The 1987 article, along with the editorial that accompanied it, generated considerable national publicity and led to efforts by other communities to replicate the Denmark program. Because of this intense interest, we decided to reexamine the decline in pregnancy rates in the Denmark area. We also decided to investigate all plausible alternative explanations for the decrease because communities interested in replicating the Denmark program would need to know whether factors other than the program components originally described also played a role in bringing down adolescent pregnancy rates.
Our research into other possible causes found that concurrently with the operation of the Denmark program, a school nurse counseled students who were at risk of initiating sexual intercourse to avoid doing so and provided students who were already sexually active (or who would not follow her advice to delay sexual intercourse) with contraceptive counseling, services and supplies. She gave condoms to adolescent men and took adolescent women to the county health department family planning clinic to receive birth control services and supplies. In the analyses reported below, we consider both the Denmark program and the activities of the school nurse as parts of the total intervention for preventing adolescent pregnancies in the Denmark area.
Data and Methods
We used three strategies in the reanalysis. First, we expanded the criteria for selecting the comparison counties so that those counties would be more closely matched to the intervention area. We also extended the period studied to permit examination of adolescent pregnancy rates in the intervention and comparison areas for longer time spans both before and after the program began.
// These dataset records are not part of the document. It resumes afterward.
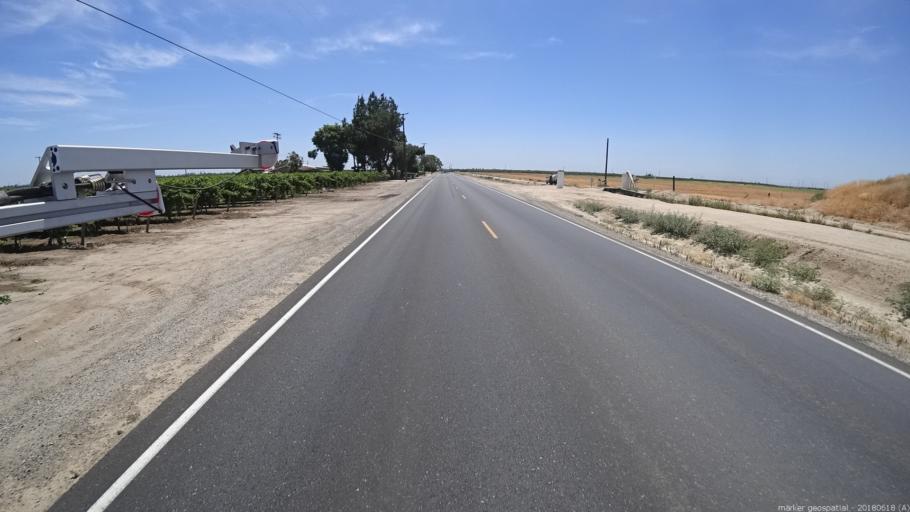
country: US
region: California
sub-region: Madera County
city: Madera
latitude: 36.9300
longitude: -120.0923
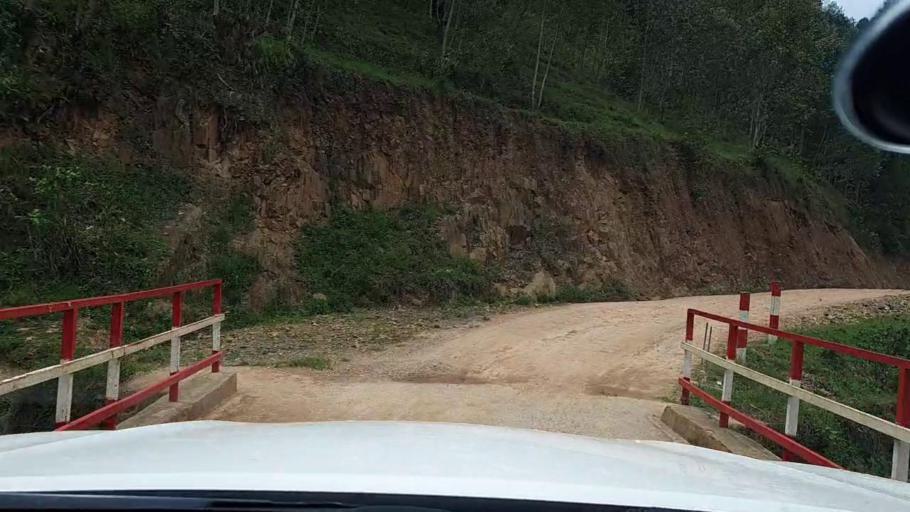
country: RW
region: Western Province
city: Kibuye
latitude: -2.1268
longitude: 29.4266
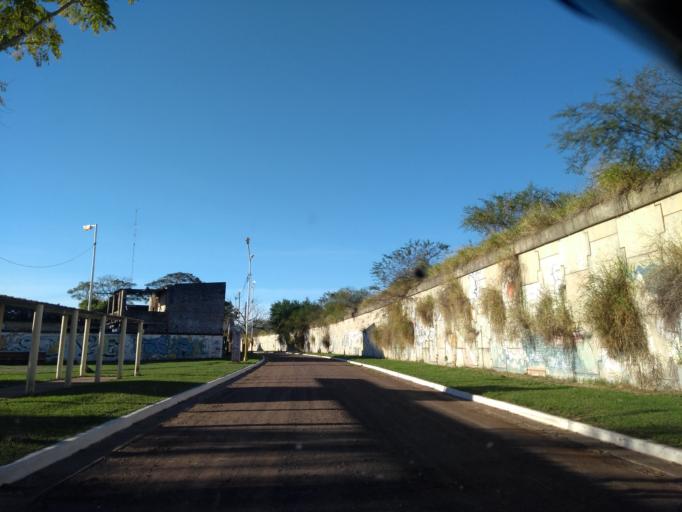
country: AR
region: Chaco
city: Barranqueras
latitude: -27.4892
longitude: -58.9262
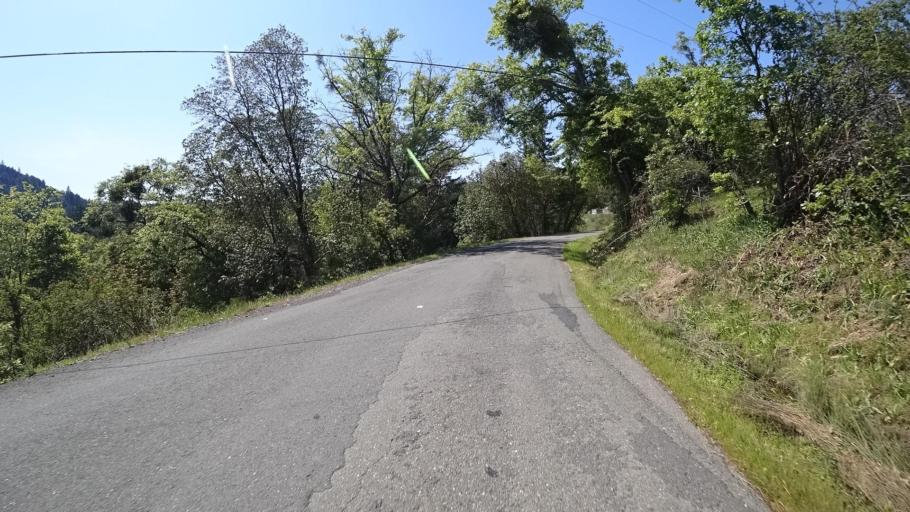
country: US
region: California
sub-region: Humboldt County
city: Redway
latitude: 40.2727
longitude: -123.6283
Third, we recalculated pregnancy rates after adding live births and induced abortions among 18-year-olds who probably conceived when they were 17. These pregnancies were not included in the pregnancy rates calculated in the original study.
New Comparison Counties
In the original analysis, three comparison counties were selected on the basis of their similarity to Bamberg County on five socioeconomic variables: population size, population density, the percentage of population that was nonwhite, per capita income and percentage of adults who did not complete high school. The selection criteria should also have included preintervention pregnancy rates among adolescents as an essential matching variable. Because two of the three comparison counties had preprogram pregnancy rates significantly lower than the rate in Bamberg County, their pregnancy rates had a higher probability of increasing over time. As a result, the reported difference between the change in the Denmark rate and the rate changes in the comparison counties--which was attributed to the effectiveness of the Denmark program--was a biased estimate.